O sofisma criacionista contra o ensino laico


O tema criacionismo está voltando a acalorar os debates sobre educação no país. Uma nova investida da bancada evangélica ocorre na Câmara dos Deputados, que recebeu, em maio, o projeto de lei 5.335/16, do deputado Jefferson Campos (PSB), determinando a inclusão da Teoria da Criação na base curricular do Ensino Fundamental e do Ensino Médio. 

Em defesa de seu projeto, Campos afirma que “não é racional, lógico e tampouco pedagógico ensinar nas escolas apenas o evolucionismo como teoria da origem do homem”. O deputado federal acrescenta: “Isso é limitar o conhecimento de nossos alunos”. 

O argumento básico do projeto e que sustenta sua defesa é que manter o tema criacionismo fora da base curricular comum não limita; alarga os conhecimentos dos estudantes. 

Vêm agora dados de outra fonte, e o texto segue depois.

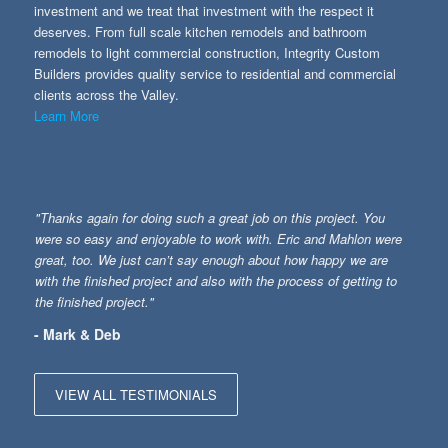
investment and we treat that investment with the respect it
deserves. From full scale kitchen remodels and bathroom
remodels to light commercial construction, Integrity Custom
Builders provides quality service to residential and commercial
clients across the Valley.
Learn More
"Thanks again for doing such a great job on this project. You
were so easy and enjoyable to work with. Eric and Mahlon were
great, too. We just can’t say enough about how happy we are
with the finished project and also with the process of getting to
the finished project."
- Mark & Deb
VIEW ALL TESTIMONIALS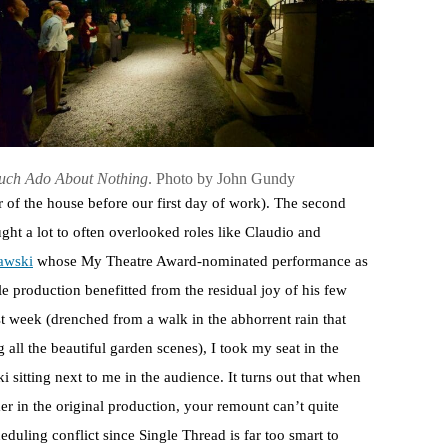
ch Ado About Nothing
. Photo by John Gundy
r of the house before our first day of work). The second
ht a lot to often overlooked roles like Claudio and
awski
whose My Theatre Award-nominated performance as
 production benefitted from the residual joy of his few
t week (drenched from a walk in the abhorrent rain that
 all the beautiful garden scenes), I took my seat in the
 sitting next to me in the audience. It turns out that when
er in the original production, your remount can’t quite
heduling conflict since Single Thread is far too smart to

No âmbito da ciência, existem modelos dominantes para explicar os fenômenos naturais, como o evolucionismo (para a evolução das espécies, incluindo a humana), o Big Bang (para a origem do universo) e a hipótese do grande impacto (para a existência da Lua), por exemplo.

As tradições religiosas, que dizem respeito à extraordinária diversidade, expressam cada qual a seu modo, uma cosmogonia. Ou seja, indicam em suas fontes escritas e orais como entendem a origem da vida em todos os seus sentidos.

O criacionismo, tal como tem sido defendido por parlamentares brasileiros, está mais relacionado a um movimento que tem origem nos Estados Unidos, do que a uma cosmogonia propriamente dita. O que se defende como criacionismo diz respeito à aceitação literal de textos bíblicos, com reconhecimento histórico da narrativa expressa no livro do Gênesis.

Portanto, o que tem sido disseminado como criacionismo não é exatamente a crença numa origem transcendente da vida, que está presente em todas as religiões, mas sim uma opção fundamentalista em relação às escrituras.

O criacionismo situa-se no âmbito privado da crença e da opção individual, relacionado ao lar, às igrejas, mas que não pode fazer parte da escola pública que, por definição, é laica. No limite, equiparar a teoria científica ao ensinamento de cunho religioso é um precedente perigoso para o Estado que se define como laico.  

Politicamente, a inserção de preceitos religiosos no ensino escolar de todos os alunos brasileiros é uma reação conservadora à recente divulgação da Base Nacional Curricular Comum (BNCC), que sugere passos importantes rumo a uma escola com maior diversidade cultural. 

A Base Curricular sugere, por exemplo, o “exercício do diálogo inter-religioso e de relações interculturais”; “valoração e respeito à diversidade cultural religiosa”; a salvaguarda da “liberdade de consciência e de crença”, a problematização de “determinações de tradições religiosas” e, claro, a “laicidade da escola”. 

Estas sugestões estão no campo do Ensino Religioso, previsto para o Ensino Fundamental, e buscam expandir a visão dos estudantes sobre a pluralidade de credos e modelos interpretativos para a vida e o cosmos. 

Na verdade, a BNCC não ignora a presença do argumento religioso na configuração cultural dos homens. Entre os objetivos da disciplina de Geografia, por exemplo, está o de “comparar modelos explicativos da origem e da constituição do universo, segundo diferentes épocas e culturas”. No caso, a proposta visa exatamente evitar a doutrinação, diversificando o repertório do aluno para além da oposição criacionismo x Big Bang.

Ameaças

O avanço conservador que ameaça o ensino laico não se materializa apenas na tentativa de imposição de temas como o criacionismo. Há, também, movimentos destinados a retirar da Base Nacional os conteúdos relacionados às religiões de matriz africana e indígena. 

O momento, então, recomenda enorme atenção. E recomenda, também, debater em todos os fóruns – incluindo as salas de aula e as reuniões de pais – o que, de fato, queremos para a escola pública de nossos filhos. Um ensino plural (que não fecha o espaço à circulação de estudos sobre as opiniões religiosas), comprometido com a ciência e com o desenvolvimento econômico social? Ou uma escola que, a pretexto da “defesa da família”, equipara crenças religiosas à ciência e ameaça nos levar a uma era pré-iluminista?


Professor Giba

Gilberto Alvarez Giusepone Jr. é presidente da Fundação Polisaber.